For believers, the statue representing the Infant Jesus has a priceless value. It shows God who became a human in the form of a child. The pilgrims who pray to the statue at the Church of Our Lady of Victory think the statue has a miraculous power.
The Infant Jesus of Prague enjoys perhaps the greatest respect from all the bambinos all over the world. Every year, two million pilgrims from Europe, India, the Philippines, Africa and South America come to pay their respect to the statue. Many come to pray for health, blessings or help in need. Many of them come back to honour the infant Jesus after their prayers had been heard.
When and where to see the statue?
The Infant Jesus of Prague can be found in the Church of Our Lady of Victory in the Lesser Quarter. You can come to see the rare statue every day from 8.30 a.m. to 7 p.m., on Sunday to 8 p.m. Admission is voluntary. You can also visit the Museum of the Infant Jesus of Prague exhibiting the bambino’s clothes and unique sacral objects.
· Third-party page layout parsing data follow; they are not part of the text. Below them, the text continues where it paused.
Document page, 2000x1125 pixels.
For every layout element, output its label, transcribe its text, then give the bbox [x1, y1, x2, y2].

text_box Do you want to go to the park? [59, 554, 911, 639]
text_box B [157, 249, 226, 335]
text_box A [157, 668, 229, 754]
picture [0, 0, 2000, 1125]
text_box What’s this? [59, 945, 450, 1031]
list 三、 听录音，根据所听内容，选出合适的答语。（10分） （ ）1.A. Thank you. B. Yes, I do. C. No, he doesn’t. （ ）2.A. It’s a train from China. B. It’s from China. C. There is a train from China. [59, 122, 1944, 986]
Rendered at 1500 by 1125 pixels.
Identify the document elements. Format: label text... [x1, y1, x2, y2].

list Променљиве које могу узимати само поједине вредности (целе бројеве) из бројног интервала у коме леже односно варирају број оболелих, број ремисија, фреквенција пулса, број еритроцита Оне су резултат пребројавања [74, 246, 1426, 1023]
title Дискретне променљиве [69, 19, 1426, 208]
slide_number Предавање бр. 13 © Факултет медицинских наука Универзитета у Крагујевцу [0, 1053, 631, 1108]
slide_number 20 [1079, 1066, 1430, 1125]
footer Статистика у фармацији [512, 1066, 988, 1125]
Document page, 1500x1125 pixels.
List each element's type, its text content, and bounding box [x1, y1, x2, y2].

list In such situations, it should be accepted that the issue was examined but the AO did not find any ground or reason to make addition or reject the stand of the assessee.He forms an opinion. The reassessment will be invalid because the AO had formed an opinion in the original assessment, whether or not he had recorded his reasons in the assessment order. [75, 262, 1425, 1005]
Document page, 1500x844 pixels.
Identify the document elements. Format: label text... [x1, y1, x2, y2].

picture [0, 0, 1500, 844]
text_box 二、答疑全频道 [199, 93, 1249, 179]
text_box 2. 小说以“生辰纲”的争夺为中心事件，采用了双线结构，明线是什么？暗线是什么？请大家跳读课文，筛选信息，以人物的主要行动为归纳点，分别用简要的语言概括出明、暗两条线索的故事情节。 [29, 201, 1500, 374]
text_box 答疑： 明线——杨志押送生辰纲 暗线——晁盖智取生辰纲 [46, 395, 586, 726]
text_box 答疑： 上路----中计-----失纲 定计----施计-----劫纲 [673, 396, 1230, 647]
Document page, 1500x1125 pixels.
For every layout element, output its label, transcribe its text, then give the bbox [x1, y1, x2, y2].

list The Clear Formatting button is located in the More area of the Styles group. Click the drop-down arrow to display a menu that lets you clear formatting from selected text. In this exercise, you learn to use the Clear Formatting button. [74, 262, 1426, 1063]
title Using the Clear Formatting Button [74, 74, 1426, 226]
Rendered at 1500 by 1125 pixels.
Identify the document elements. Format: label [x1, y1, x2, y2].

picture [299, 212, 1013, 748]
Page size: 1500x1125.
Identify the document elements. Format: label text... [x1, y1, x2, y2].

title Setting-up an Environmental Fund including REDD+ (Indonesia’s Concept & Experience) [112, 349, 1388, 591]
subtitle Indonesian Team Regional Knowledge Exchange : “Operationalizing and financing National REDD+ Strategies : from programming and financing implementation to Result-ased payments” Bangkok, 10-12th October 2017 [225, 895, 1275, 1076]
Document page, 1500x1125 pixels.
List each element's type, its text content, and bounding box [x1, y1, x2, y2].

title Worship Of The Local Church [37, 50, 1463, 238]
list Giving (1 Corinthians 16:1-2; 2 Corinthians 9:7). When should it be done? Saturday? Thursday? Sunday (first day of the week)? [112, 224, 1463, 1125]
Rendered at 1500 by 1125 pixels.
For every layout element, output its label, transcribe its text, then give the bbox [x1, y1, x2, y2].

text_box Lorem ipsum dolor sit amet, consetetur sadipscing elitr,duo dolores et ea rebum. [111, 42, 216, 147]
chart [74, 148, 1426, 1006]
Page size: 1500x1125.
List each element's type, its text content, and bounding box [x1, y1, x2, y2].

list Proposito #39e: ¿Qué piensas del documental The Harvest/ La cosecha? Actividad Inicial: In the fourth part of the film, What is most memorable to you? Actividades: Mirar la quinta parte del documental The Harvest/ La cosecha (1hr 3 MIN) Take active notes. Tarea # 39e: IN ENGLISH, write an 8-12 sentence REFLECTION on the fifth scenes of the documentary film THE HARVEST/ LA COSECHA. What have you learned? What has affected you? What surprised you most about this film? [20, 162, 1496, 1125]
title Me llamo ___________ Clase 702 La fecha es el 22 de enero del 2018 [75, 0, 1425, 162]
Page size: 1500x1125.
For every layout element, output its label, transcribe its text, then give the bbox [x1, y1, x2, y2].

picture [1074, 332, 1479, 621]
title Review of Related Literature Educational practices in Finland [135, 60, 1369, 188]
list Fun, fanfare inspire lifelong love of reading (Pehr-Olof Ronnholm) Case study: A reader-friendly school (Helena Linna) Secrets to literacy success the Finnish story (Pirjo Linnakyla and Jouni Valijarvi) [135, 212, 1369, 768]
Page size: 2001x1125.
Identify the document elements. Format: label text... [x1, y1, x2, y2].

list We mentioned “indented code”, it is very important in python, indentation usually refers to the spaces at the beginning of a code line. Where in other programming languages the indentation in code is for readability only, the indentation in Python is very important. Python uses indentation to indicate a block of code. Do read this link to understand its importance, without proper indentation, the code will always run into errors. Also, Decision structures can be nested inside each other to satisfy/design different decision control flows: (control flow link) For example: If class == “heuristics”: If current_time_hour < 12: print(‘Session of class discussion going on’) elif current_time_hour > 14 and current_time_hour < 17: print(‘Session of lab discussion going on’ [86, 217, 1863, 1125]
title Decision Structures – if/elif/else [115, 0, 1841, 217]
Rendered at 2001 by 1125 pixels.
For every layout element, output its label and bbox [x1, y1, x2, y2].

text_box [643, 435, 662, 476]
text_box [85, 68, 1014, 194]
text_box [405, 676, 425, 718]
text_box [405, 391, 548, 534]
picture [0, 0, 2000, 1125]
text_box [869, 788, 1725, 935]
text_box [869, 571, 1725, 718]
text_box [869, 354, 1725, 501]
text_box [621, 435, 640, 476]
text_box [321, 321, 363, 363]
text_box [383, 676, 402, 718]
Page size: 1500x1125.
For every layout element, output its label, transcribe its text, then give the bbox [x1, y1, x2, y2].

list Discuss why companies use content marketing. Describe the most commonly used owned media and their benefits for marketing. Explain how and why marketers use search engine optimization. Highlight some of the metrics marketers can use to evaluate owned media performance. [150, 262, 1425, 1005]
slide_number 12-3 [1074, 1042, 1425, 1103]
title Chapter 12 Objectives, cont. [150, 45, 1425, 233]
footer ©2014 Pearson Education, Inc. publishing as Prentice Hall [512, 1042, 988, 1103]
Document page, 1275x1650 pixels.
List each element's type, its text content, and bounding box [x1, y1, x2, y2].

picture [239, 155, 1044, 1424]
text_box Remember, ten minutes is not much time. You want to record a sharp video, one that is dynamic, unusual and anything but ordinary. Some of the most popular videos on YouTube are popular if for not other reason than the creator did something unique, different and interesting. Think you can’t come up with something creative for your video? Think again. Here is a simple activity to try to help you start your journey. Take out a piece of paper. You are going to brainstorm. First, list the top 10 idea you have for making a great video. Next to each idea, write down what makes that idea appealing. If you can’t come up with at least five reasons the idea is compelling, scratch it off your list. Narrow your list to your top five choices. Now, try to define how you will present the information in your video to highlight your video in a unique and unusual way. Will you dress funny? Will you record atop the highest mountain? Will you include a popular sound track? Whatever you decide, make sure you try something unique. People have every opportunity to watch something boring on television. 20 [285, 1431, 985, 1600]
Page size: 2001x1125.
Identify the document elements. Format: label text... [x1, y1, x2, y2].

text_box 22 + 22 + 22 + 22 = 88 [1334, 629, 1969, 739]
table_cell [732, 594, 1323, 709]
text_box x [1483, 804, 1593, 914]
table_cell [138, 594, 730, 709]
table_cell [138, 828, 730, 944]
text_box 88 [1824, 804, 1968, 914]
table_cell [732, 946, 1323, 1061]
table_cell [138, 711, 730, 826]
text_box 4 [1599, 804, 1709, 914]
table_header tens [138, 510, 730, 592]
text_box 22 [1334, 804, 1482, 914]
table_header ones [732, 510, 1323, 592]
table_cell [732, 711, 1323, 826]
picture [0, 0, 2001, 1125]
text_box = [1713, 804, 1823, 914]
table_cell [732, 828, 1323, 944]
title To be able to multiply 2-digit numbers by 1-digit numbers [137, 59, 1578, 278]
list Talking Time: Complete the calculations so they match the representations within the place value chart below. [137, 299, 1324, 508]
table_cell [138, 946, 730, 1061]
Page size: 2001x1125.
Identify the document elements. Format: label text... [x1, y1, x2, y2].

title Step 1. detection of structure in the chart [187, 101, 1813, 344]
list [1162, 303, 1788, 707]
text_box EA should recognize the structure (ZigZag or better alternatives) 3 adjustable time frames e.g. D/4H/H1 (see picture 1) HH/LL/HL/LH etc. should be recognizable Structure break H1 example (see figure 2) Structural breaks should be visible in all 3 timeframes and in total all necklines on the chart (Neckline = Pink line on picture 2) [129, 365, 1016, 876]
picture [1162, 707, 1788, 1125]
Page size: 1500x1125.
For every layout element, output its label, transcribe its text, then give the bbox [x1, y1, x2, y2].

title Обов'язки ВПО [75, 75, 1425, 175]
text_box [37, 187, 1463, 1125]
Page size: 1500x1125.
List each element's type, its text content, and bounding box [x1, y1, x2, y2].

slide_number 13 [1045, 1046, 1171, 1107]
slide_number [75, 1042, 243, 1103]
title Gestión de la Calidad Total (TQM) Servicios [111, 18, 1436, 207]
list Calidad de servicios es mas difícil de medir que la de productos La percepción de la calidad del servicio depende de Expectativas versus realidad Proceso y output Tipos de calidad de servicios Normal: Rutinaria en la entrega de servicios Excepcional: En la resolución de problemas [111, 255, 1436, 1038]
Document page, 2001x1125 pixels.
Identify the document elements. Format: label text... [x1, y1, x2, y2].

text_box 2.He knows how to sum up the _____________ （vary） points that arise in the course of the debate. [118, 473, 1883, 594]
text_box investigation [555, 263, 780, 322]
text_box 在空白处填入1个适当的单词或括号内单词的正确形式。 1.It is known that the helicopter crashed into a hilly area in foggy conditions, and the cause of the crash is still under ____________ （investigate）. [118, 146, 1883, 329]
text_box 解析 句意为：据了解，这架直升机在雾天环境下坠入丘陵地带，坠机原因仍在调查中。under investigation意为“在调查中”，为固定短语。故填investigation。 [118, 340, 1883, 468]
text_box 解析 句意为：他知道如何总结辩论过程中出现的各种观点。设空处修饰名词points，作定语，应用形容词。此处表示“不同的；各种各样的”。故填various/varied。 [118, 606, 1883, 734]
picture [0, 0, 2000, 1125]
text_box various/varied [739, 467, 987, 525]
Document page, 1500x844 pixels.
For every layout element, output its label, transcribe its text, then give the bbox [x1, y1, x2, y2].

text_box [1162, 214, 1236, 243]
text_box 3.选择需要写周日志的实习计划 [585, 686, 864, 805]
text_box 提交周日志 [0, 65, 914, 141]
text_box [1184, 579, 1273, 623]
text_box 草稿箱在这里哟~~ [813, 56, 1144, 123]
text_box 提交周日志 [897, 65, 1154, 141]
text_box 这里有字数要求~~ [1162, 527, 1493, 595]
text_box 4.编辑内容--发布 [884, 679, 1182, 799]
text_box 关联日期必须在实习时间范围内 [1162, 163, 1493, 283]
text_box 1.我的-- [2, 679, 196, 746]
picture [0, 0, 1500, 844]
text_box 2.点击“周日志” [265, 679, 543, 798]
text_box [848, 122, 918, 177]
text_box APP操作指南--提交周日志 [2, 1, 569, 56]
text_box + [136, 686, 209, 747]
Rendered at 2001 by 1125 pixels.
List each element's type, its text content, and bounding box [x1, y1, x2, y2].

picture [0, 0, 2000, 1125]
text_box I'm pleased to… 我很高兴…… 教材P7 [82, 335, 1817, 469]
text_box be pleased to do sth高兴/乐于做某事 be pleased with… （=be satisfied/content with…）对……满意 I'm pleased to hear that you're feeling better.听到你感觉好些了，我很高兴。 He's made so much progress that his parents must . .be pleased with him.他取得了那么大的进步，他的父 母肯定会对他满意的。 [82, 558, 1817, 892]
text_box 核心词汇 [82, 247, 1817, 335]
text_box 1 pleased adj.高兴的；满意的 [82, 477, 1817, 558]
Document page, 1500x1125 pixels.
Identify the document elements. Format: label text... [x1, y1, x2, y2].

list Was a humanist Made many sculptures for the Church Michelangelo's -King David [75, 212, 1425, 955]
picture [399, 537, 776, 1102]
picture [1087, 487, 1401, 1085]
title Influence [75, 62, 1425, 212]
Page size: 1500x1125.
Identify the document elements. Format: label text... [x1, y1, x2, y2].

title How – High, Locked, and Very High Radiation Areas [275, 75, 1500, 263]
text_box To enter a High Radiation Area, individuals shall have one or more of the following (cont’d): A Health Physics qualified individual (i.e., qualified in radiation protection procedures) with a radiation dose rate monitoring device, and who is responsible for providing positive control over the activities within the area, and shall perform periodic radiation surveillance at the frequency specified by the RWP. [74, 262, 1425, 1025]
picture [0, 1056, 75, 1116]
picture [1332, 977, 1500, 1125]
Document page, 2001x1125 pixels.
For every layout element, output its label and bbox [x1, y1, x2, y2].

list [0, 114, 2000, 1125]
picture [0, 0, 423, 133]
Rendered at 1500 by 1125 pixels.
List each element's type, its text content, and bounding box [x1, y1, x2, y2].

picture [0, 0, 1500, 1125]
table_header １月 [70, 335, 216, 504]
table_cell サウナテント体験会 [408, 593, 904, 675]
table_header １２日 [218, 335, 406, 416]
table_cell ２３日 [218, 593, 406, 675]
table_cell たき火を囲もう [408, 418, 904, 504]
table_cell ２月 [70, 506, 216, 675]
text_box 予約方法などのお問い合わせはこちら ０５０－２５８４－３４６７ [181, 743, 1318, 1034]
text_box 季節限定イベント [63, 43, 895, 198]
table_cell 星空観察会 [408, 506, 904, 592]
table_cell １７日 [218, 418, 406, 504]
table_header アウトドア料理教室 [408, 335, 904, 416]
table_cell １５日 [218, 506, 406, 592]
The Museum is open from 9.30 a.m. to 5.30 p.m., on Sundays from 1 p.m. to 6 p.m., always outside the times of church services.
To get to the Church of Our Lady of Victory, you can take trams 20, 22, 23, 15 or 12 to Hellichova Street stop. If you go from Lesser Quarter Square, get off right in front of the church. If you go from Újezd Street, walk from the stop to the church for about 100 metres.
A rare gift from Spain
The Infant Jesus is guided by the Order of the Carmelites from the Church of Our Lady of Victory who live in the adjacent monastery. The wax figure was owned by the Spanish Duchess and lady-in-waiting Marie Manrique de Lara y Mendoza who gave it to her daughter – Polyxana of Lobkovice. She donated the statue to the Carmelite community in Prague in 1628. 17 years after the foundation of the church and eight years after the Carmelites came to Prague, the church became one of the main places of pilgrimage of the Prague Archdiocese.
The unique gentle expression
The figure of the Infant Jesus is an example of the contemporary culture in Spain (it was made in the mid-16th century). It has a great historical and artistic value. The Infant Jesus is also very important to believers. In Europe and other places in the world, many places to worship the Infant Jesus of Prague and its faithful copies were established. None of them, however, could copy its specific and unique expression.
The Infant Jesus who rules the world
The 47cm tall sculpture presents the barefoot Infant Jesus with blond curly hair at the age of four or five, standing in a white shirt on a wooden pedestal. He gives blessings with his right hand and holds an orb with a cross as a symbol of his reign in his left hand. The statue base is made of wood and covered with cloth. Its surface with fine details was modelled from coloured wax.
Extensive wardrobe of the Infant Jesus of Prague
The public knows the Infant Jesus dressed in a royal robe with a crown. The Carmelite Sisters change its clothes ten times a year according to the liturgical season. The white colour is reserved for festivals, Christmas and Easter. Red is the colour of the Holy Week, Whitsun and the holiday of St. Cross. Purple represents the time of lent and advent. And the green colour of life and hope that the Infant Jesus wears most often represents the rest of the year.
The Infant Jesus uses nearly 50 pieces of clothes and two crowns. The most precious costumes were donated by Emperor Ferdinand II and Empress Mary Teresa. The entire wardrobe of the Infant Jesus of Prague is part of the cultural heritage of the Czech Republic.
Regular celebrations of the coronation
The current crown above the head of the Infant Jesus was donated by Pope Benedict XVI during his visit to Prague in 2009. The coronation ceremony of the Infant Jesus takes place the first Sunday in May. It represents the faith in the Infant Jesus as the merciful king of the world. During the coronation weekend, the Infant Jesus of Prague is exhibited in the presbytery where believers can see it.